Saturday, October 06, 2012

Liberalism into sede vacantism

The Tablet is getting a good kicking (and here, here, and here) this weekend because of the attack, in its leading article, on the notion of the 'Hermeneutic of Continuity'. It is terribly confused, but it is based on the same idea promoted in its pages before, and which I have criticised on this blog before: that the Second Vatican Council contradicted the earlier teaching of the Church.

This means that either Vatican II was a heretical pseudo-council, or that every previous council was. Some people on the conservative end of the spectrum of opinion are accused of accepting the first option. But this is a very moderate position compared to the second option. After all, there have indeed been the occasional heretical pseudo-council in the history of the Church, but to say that all but one of the councils have been heretical pseudo-councils just undermines the idea that there is any teaching authority at all. And if there's no teaching authority from 33AD to 1961AD, what sort of authority can be claimed for the teachings of the Church from 1962 to 1965?

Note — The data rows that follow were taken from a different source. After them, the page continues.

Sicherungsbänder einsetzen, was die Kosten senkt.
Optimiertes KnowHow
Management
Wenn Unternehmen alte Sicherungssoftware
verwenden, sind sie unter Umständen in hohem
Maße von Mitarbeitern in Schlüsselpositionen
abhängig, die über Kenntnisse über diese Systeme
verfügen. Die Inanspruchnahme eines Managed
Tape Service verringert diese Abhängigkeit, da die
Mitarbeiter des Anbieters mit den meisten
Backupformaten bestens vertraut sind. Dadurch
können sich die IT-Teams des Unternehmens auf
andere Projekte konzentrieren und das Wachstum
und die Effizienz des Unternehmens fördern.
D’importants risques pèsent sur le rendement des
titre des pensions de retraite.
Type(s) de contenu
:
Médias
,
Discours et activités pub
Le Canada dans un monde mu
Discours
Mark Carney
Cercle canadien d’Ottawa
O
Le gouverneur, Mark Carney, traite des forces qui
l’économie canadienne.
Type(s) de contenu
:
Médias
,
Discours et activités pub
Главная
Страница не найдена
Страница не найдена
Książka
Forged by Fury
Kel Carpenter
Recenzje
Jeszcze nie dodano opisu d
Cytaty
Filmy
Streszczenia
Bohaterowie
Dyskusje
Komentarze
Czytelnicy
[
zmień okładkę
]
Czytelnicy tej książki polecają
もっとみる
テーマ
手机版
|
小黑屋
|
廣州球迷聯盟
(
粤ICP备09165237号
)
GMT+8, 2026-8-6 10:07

'There is no continuity between whatever between the declaration Nostra Aetate, on relations with Jews and other faiths, and the previous two millennia of Christian anti-Semitism - as promoted, say, by the Fourth Lateran Council of 1215.  ...Again, the council's Declaration on Religious Liberty flatly contradicts Pope Pius IX's encyclical known as the "Syllabus of Errors", which was itself in continuity with what had been understood in traditional Catholic teaching as the doctrine that "error has no rights".'

There is a tangled morass of confusion in these two sentences, the most important of which is between teaching, and doctrine, on the one hand, and attitudes (such as anti-Semitism) and 'understandings', on the other. But it is clear what she (the Editor, Catherine Pepinster) wants to convey to her readers: that the teaching of the Church was changed by Vatican II.

Sending back the deposit of faith?
And it is here that she joins hands with the sede vacantists. For if Vatican II attempted to change the teaching of the Church, that attempt would of course have failed: the deposit of Faith was given to the Church by Christ, it can't be given back and exchanged for something else. She may think the changes were a good thing, but if she thinks Vatican II contradicted Lateran IV, and also presumably the other 19 or so (depending on who is counting) General Councils of the Church, there is no way that Vatican II could be right and the other 20 Councils wrong.

Just think about it, Miss Pepinster. On the one hand, you have 20 Ecumenical Councils saying one thing. On the other hand, you have, according to you, Vatican II saying something different. All these Councils claim the same authority: the Pope and the Bishops of the world gathered together are guided by the Holy Spirit and in this way protected from error (not, incidentally, inspired by the Holy Spirit like the authors of scripture), in accordance with Jesus' promise not to abandon His Church. If the Holy Spirit guided Vatican II, why not the others? And if the others were all failures, if they were all abandoned by the Holy Spirit, for what earthly reason would anyone believe that He came to the rescue of Vatican II? (Because we, personally, like what Vatican II said? That would make it as infallible as, well, a Tablet editorial.)

Catholic Liberalism of this kind is self-defeating in the most obvious and dramatic way. I can only assume that the people writing this kind of bilge are attached the Church emotionally and culturally, and for non-intellectual reasons reject the conclusion which follows from their own arguments: that there is no teaching authority, no promise of Christ to the Church, and ultimately there is no Church. But let them beware: very few people under 40 have that kind of cultural attachment to the Church. You try this kind of argument on a Catholic undergraduate with half a brain and he, or she, will draw the obvious conclusions.